This is not all the faultline in the stance of the respondents. We slide to the issue of whether the mere press statements of the Secretary of Justice and of the NTC in question constitute a form of content-based prior restraint that has transgressed the Constitution. In resolving this issue, we hold that it is not decisive that the press statements made by respondents were not reduced in or followed up with formal orders or circulars. It is sufficient that the press statements were made by respondents while in the exercise of their official functions. Undoubtedly, respondent Gonzales made his statements as Secretary of Justice, while the NTC issued its statement as the regulatory body of media. Any act done, such as a speech uttered, for and on behalf of the government in an official capacity is covered by the rule on prior restraint. The concept of an act does not limit itself to acts already converted to a formal order or official circular. Otherwise, the non formalization of an act into an official order or circular will result in the easy circumvention of the prohibition on prior restraint. The press statements at bar are acts that should be struck down as they constitute impermissible forms of prior restraints on the right to free speech and press. There is enough evidence of chilling effect of the complained acts on record. The warnings given to media came from no less the NTC, a regulatory agency

that can cancel the Certificate of Authority of the radio and broadcast media. They also came from the Secretary of Justice, the alter ego of the Executive, who wields the awesome power to prosecute those perceived to be violating the laws of the land. After the warnings, the KBP inexplicably joined the NTC in issuing an ambivalent Joint Press Statement. After the warnings, petitioner Chavez was left alone to fight this battle for freedom of speech and of the press. This silence on the sidelines on the part of some media practitioners is too deafening to be the subject of misinterpretation. The constitutional imperative for us to strike down unconstitutional acts should always be exercised with care and in light of the distinct facts of each case.
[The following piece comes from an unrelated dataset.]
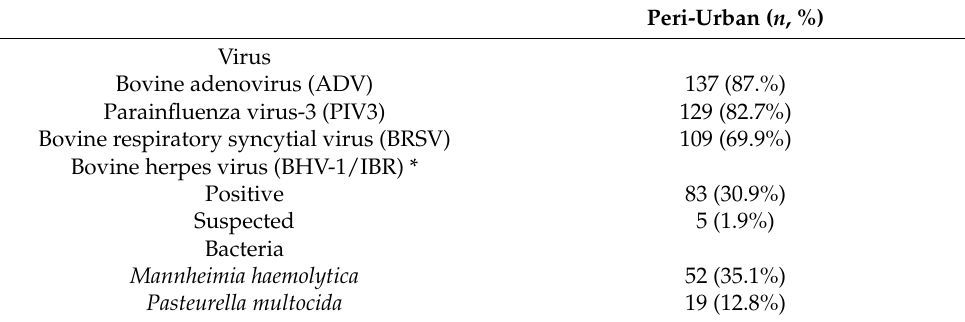
Table 8. Respiratory virus test results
For there are no hard and fast rules when it comes to slippery constitutional questions, and the limits and construct of relative freedoms are never set in stone. Issues revolving on their construct must be decided on a case to case basis, always based on the peculiar shapes and shadows of each case. But in cases where the challenged acts are patent invasions of a constitutionally protected right, we should be swift in striking them down as nullities per se. A blow too soon struck for freedom is preferred than a blow too late. In VIEW WHEREOF, the petition is GRANTED. The writs of certiorari and prohibition are hereby issued, nullifying the official statements made by

respondents on June 8, and 11, 2005 warning the media on airing the alleged wiretapped conversation between the President and other personalities, for constituting unconstitutional prior restraint on the exercise of freedom of speech and of the press SO ORDERED.